WHAT YOU NEED TO DO: Begin at the line containing "### Install the" and retype each line through the end of the records exactly. Include nothing else and no pictures.

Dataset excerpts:
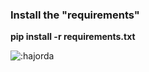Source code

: ### Install the "requirements"
**pip install -r requirements.txt**

![:hajorda](https://count.getloli.com/get/@:hajorda)
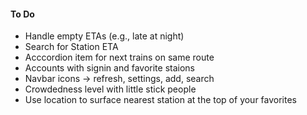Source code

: #### To Do
* Handle empty ETAs (e.g., late at night)
* Search for Station ETA
* Acccordion item for next trains on same route
* Accounts with signin and favorite staions
* Navbar icons -> refresh, settings, add, search
* Crowdedness level with little stick people
* Use location to surface nearest station at the top of your favorites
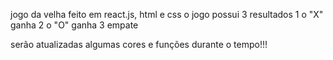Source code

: jogo da velha feito em react.js, html e css
o jogo possui 3 resultados
1 o "X" ganha 
2 o "O" ganha
3 empate 

serão atualizadas algumas cores e funções durante o tempo!!!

FINISHED EXERCISE:
: ### Install the "requirements"
**pip install -r requirements.txt**

![:hajorda](https://count.getloli.com/get/@:hajorda)
Source code

: #### To Do
* Handle empty ETAs (e.g., late at night)
* Search for Station ETA
* Acccordion item for next trains on same route
* Accounts with signin and favorite staions
* Navbar icons -> refresh, settings, add, search
* Crowdedness level with little stick people
* Use location to surface nearest station at the top of your favorites
Source code

: jogo da velha feito em react.js, html e css
o jogo possui 3 resultados
1 o "X" ganha 
2 o "O" ganha
3 empate 

serão atualizadas algumas cores e funções durante o tempo!!!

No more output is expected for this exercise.